*TEXT SEGMENT:*
==============================
# No "social media" parameters on Oasis?



## Barthox (Jan 4, 2021)

Hi everyone,

when researching the sharing capabilities of my Kindle Oasis, I read that you could add some social media accounts in the kindle settings, especially of course Goodreads.

Now, when I go to my Oasis parameters, there's no place to link it to my social media accounts.

The Oasis user's guide does mention that it should be in the "My Account" tab, but I don't have it ...

Is it normal?

Thanks,

Barthox


----------



## LDB (Oct 28, 2008)

I don't find anything on my Oasis either. I've never wanted it or looked for it but was curious so I checked. Unless it is well hidden it isn't there.


----------



## Ann in Arlington (Oct 27, 2008)
==============================
*DATASET EXTRACT:*
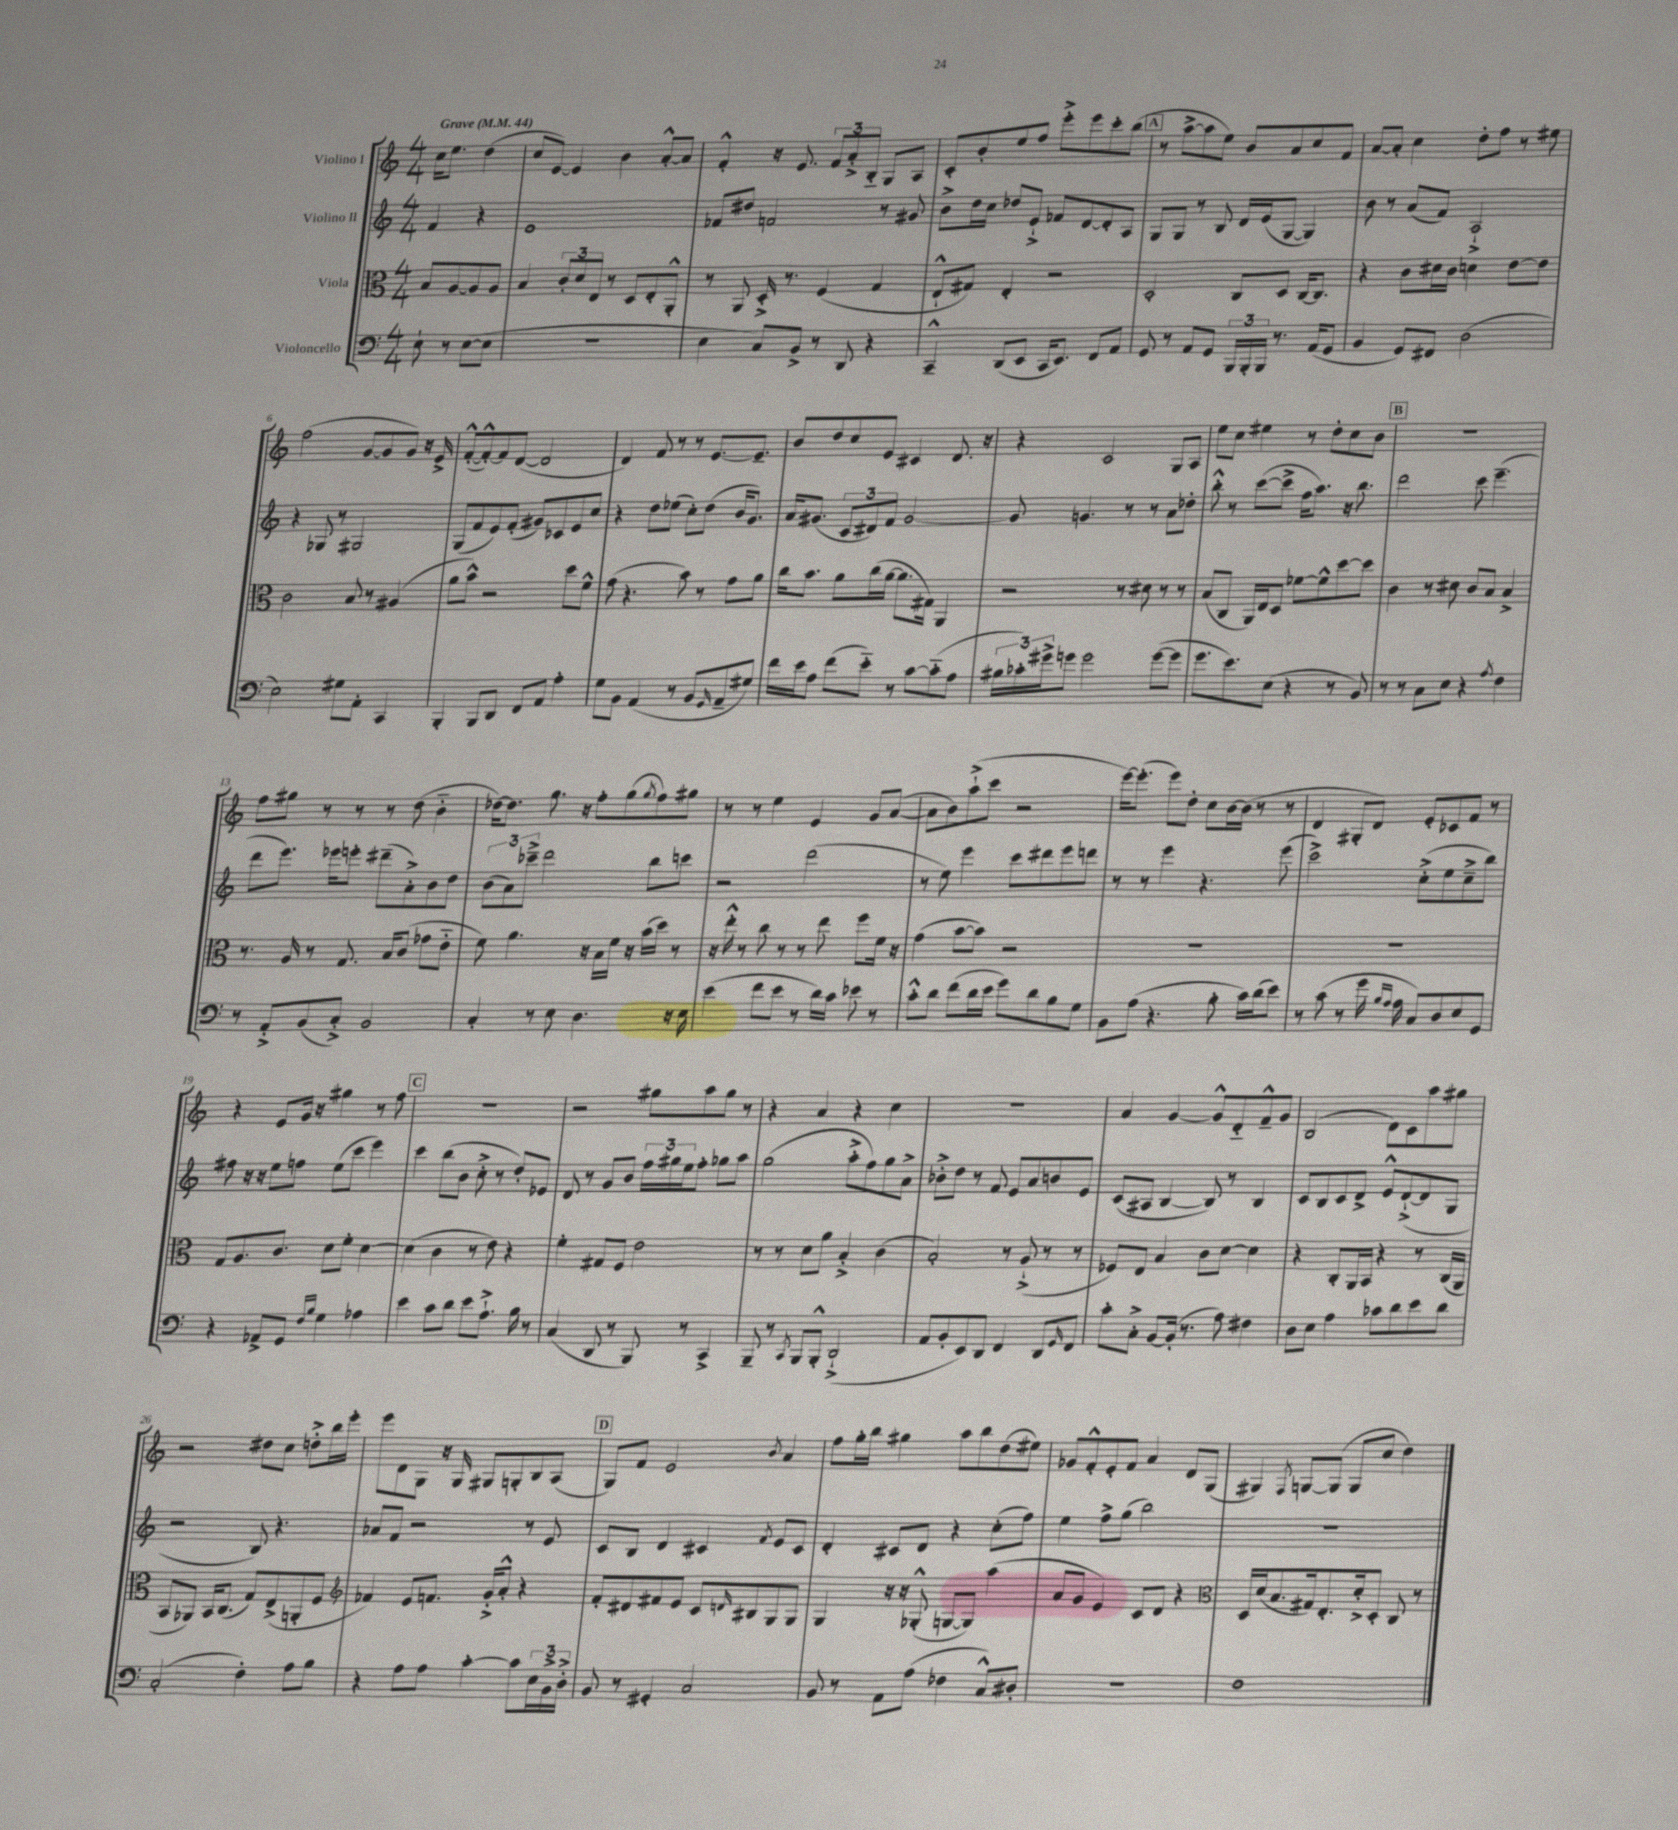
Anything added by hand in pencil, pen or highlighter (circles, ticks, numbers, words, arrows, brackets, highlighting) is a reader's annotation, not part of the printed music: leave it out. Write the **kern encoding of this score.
==============================
*WRITTEN TASK A:*
List the usernames of every poster who appears in the Kindle Oasis forum thread.
*WRITTEN TASK B:*
Write the next part of the Kindle Oasis forum thread, beginning with the reply posted under the heading for Ann in Arlington.

*EXPECTED ANSWER A:*
Barthox, LDB, Ann in Arlington

*EXPECTED ANSWER B:*
Barthox said:


> Hi everyone,
> 
> when researching the sharing capabilities of my Kindle Oasis, I read that you could add some social media accounts in the kindle settings, especially of course Goodreads.
> 
> ...


I'll have to hunt, but there is a setting where you can link your kindle account to Goodreads. You can't do much with it, though, except GR will update when you start or finish a book. But it's been wonky for the last year or so where you open a book and it marks it as read immediately. So I turned it off.

I'll hunt for the setting, though, and let you know where when I have time.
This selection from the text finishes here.